Coordinate-based object records

· · · · · · ·

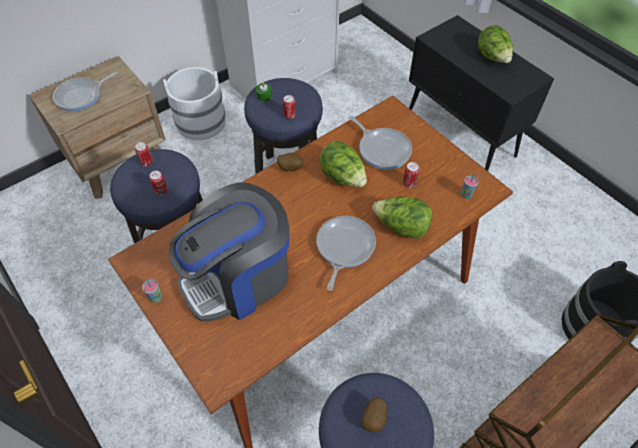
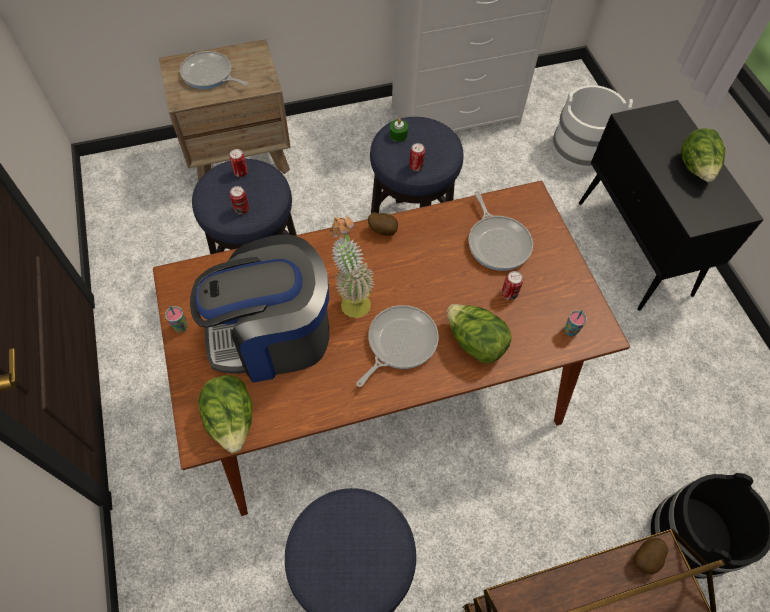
camera: 20 degrees right, 5 degrees up
(81, 96) = (209, 75): frying pan -> frying pan turned 45 degrees clockwise
(200, 122) = (341, 137): white bucket -> white bucket (580, 150)
(290, 227) = (352, 298): none -> potted plant
(343, 177) = (436, 261): lettuce -> lettuce (232, 421)
(374, 419) = (349, 544): potato -> potato (646, 559)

· · · · · · ·

#### PROBLEM:
Please copy the line holding "(343, 177) = (436, 261): lettuce" and all lines after it to the end of the records, exactly, and nothing else.

#### EXERCISE SOLUTION:
(343, 177) = (436, 261): lettuce -> lettuce (232, 421)
(374, 419) = (349, 544): potato -> potato (646, 559)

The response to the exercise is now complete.